I have officially been a Peace Corps Volunteer in Mbazi, Rwanda for an entire year! Honestly, the year has passed by faster than I could have ever imagined. But it hasn’t been without bumps along the way. I’ve suffered through extremely low self-confidence, I have dealt with unforeseen circumstances, I have survived parasites and a variety of other random sicknesses, and I have powered through some serious homesickness. A lot has happened and I think it’s important to reflect on that and talk about some of the more important things
Cold showers are hard.
After a full 12 months of bathing in cold –sometimes lukewarm water, I could say that I am “used” to it. Which in no way in hell means that I enjoy it. I’ll admit that a cold bucket bath during the summer is nice. But, unless I am on the verge of heat stroke, I prefer HOT showers. However, I can’t say that I would actually shower more if I had hot water daily,
I LOVE food, but I don’t love all food.
At home, I was an ummmm selective eater. I’m usually up for a pizza or grilled cheese sandwich or some fabulous soup if it’s less than 100 degrees, but there are a lot of things I don’t like.. Well, I I have discovered that I am pretty much a when in Rome… type of eater. Goat in Rwanda–sure. Goat in the US–not so much. I like what I like, but I’ll eat what’s available.
Shit happens.
Whether literally or figuratively, there has never been a more apt phrase. More often than not, something randomly comes up, and you’re forced to solve the issue on the spot. Also babies will pee and poop on you, and that’s true in the US and Rwanda. That’s life. And a fine skill to have for every other facet of life.
Network. Network. Network
We’ve all heard countless times that networking is important and that couldn’t be more true for Peace Corps volunteers. PCVs definitely need solid relationships to get work done. It has always mattered who you know and it will always matter who you know. And for someone who loves nothing more than staying in my house, networking is hard. Especially in Kinyarwanda.
Listening is crucial.
The job description for a Peace Corps volunteer calls for action. PC wants results, which typically are in the form of numbers, and our work is driven by this need to produce results. But, how do we know what results are needed unless we actively listen? I’m still learning how to do this. I’m pretty sure that my actual results at the end of my service will be less than stellar, but it’s OK.

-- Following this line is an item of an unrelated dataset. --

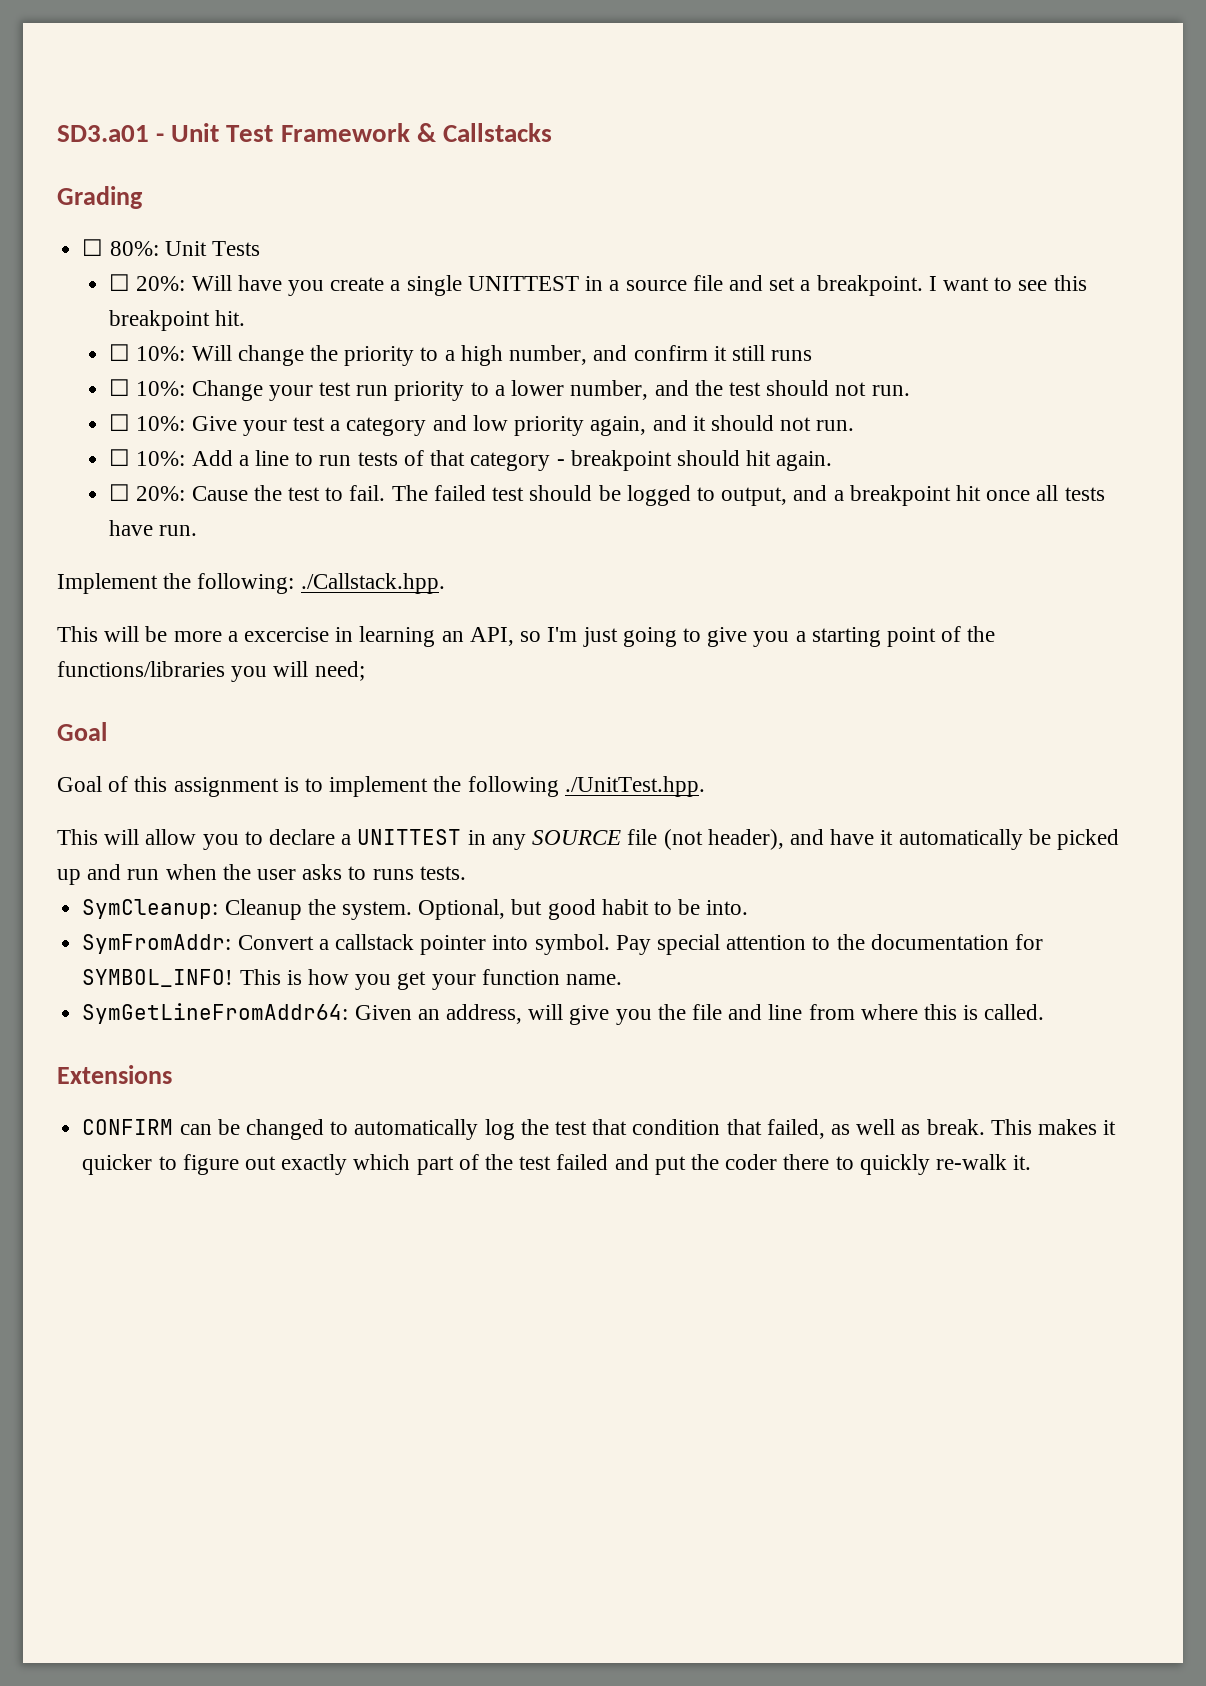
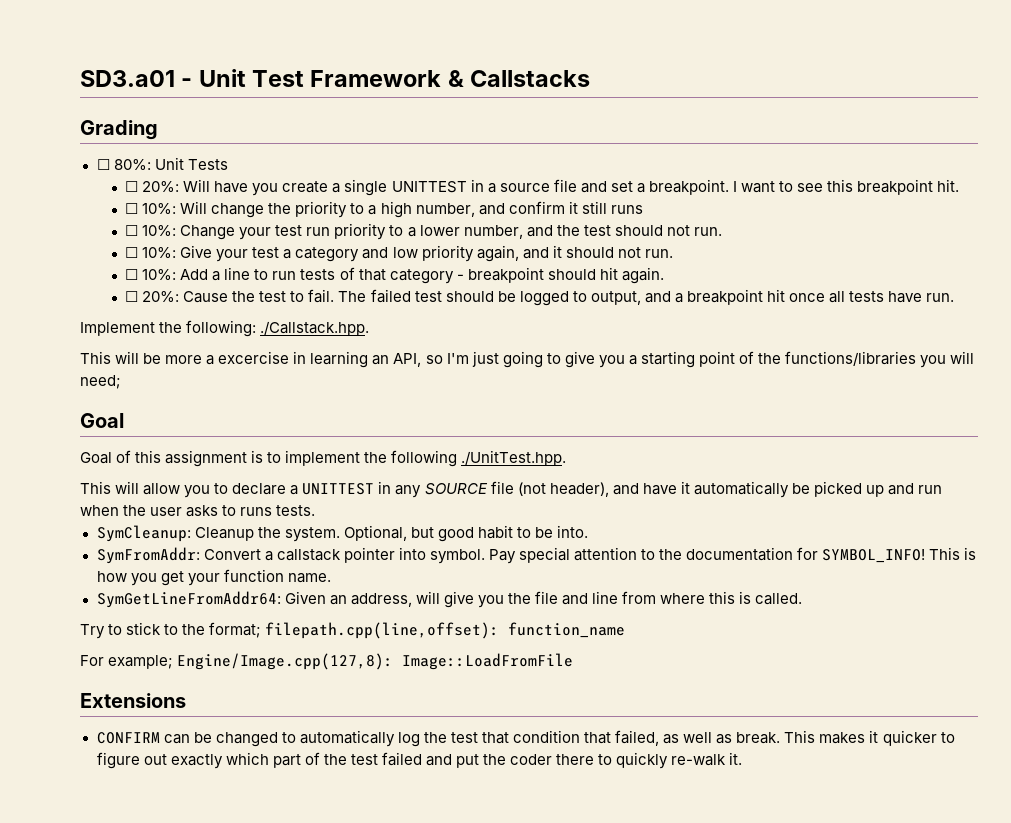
(1045, 1012) none -> [80,622,626,639] [80,653,574,670] // Try to stick to the format; filepath.cpp(line,offset): function_name // For example; Engine/Image.cpp(127,8): Image::LoadFromFile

Accountability is important.
Holding oneself accountable, especially in this line of work, is important. Peace Corp is structured so that volunteers are essentially their own bosses. We obviously have to inform our bosses about the work we are doing–you know if there is one, but at the end of the day we answer to ourselves. While this structure functions well, I sometimes get lost it in. I tend to be honest when admitting to what I have or have not done, but sometimes I fail to recognize and understand the consequences. When looking at the big picture, having two full years to complete projects seems like an eternity. But as the months pass by, I regularly find myself thinking, “I could have done more,” and then letting myself off the hook with a few excuses. Hindsight and retrospect are helpful in learning from mistakes, but accountability is key. At the end of the day, I want to be able to say I did all that I could today because this matters to me. That’s what accountability is: the acknowledgment of your actions and the assumption of the responsibilities. I’m still working on it.
Be grateful, especially in times of hardship.
We all have so many things to be grateful for, but sometimes we lose site of this when we feel like we are sinking or struggling. Take time to be grateful, take time to remind yourself off all that is good.
S0 at the end of a full year in Rwanda and more than a full year in PC, and despite all the times I have said, “I literally cannot,” I actually can! I have made it through living in conditions that I normally wouldn’t tolerate, I’ve survived medical emergencies. I’ve continued to show up and do ‘something’ even when I’m still not really understanding or speaking the language. I’ve survived countless sleepless nights because my favorite time in Rwanda is 3a when I can hear myself think and am at my creative best. I’ve survived mountains of rice and beans and way too many Fanta Citron’s.
A lot of things have changed in my life over the last year, including me. I hope I’ve changed for the better, I think I have. I thought it was cheesy and cliche when reading other PC Blogs about how “changed” people were. But, it’s true. Something about this experience changes you, and then that pretty much changes everything else.
For this next year ahead, all I can ask of myself is that I live and I learn. That everyday I do at least one Peace Corps thing, that I put myself out there and try to break from my comfort zones and hopefully I can give back as much as I am taking away. I am eternally grateful for this opportunity and this learning experience.